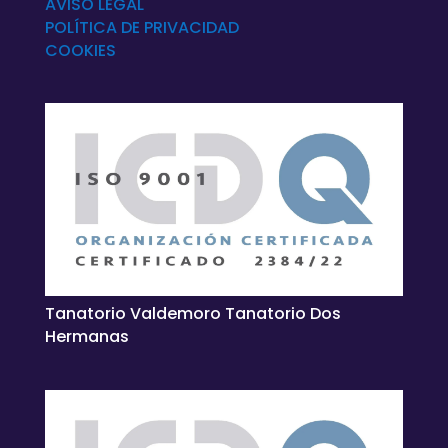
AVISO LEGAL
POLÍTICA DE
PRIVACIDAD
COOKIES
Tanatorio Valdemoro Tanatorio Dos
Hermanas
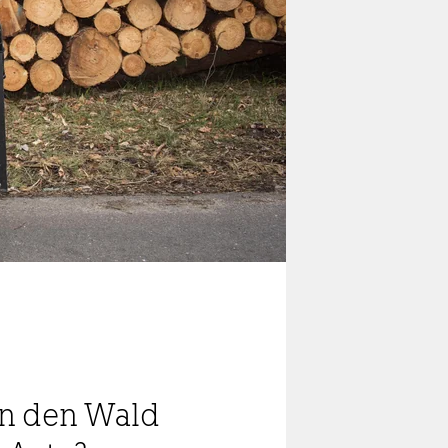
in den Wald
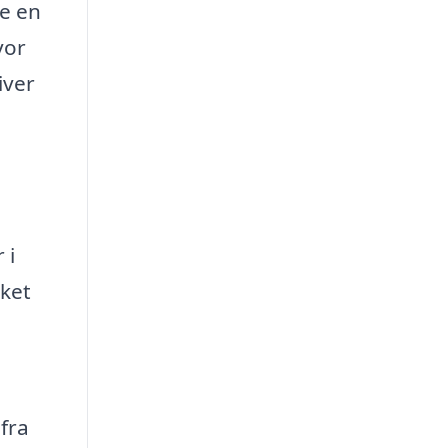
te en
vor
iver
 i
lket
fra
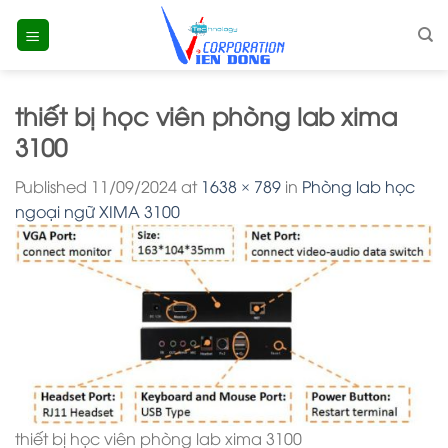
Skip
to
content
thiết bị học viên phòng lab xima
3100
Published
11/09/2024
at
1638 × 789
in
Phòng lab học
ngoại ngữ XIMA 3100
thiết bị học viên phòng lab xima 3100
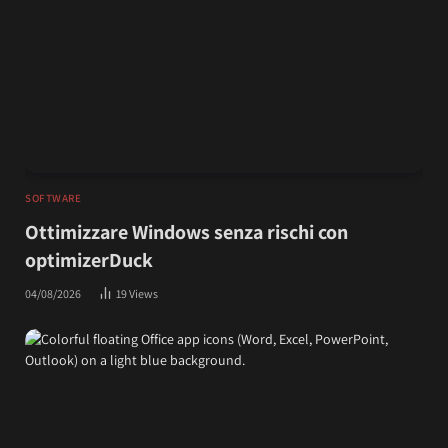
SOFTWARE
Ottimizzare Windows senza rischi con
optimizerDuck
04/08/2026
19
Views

• • •

- **WORK REQUIRED**
The reply must consist solely of the lines from the one containing "Ottimizzare Windows senza rischi con" through the last line in the material above, reproduced exactly.

- **PROBLEM SOLUTION**
Ottimizzare Windows senza rischi con
optimizerDuck
04/08/2026
19
Views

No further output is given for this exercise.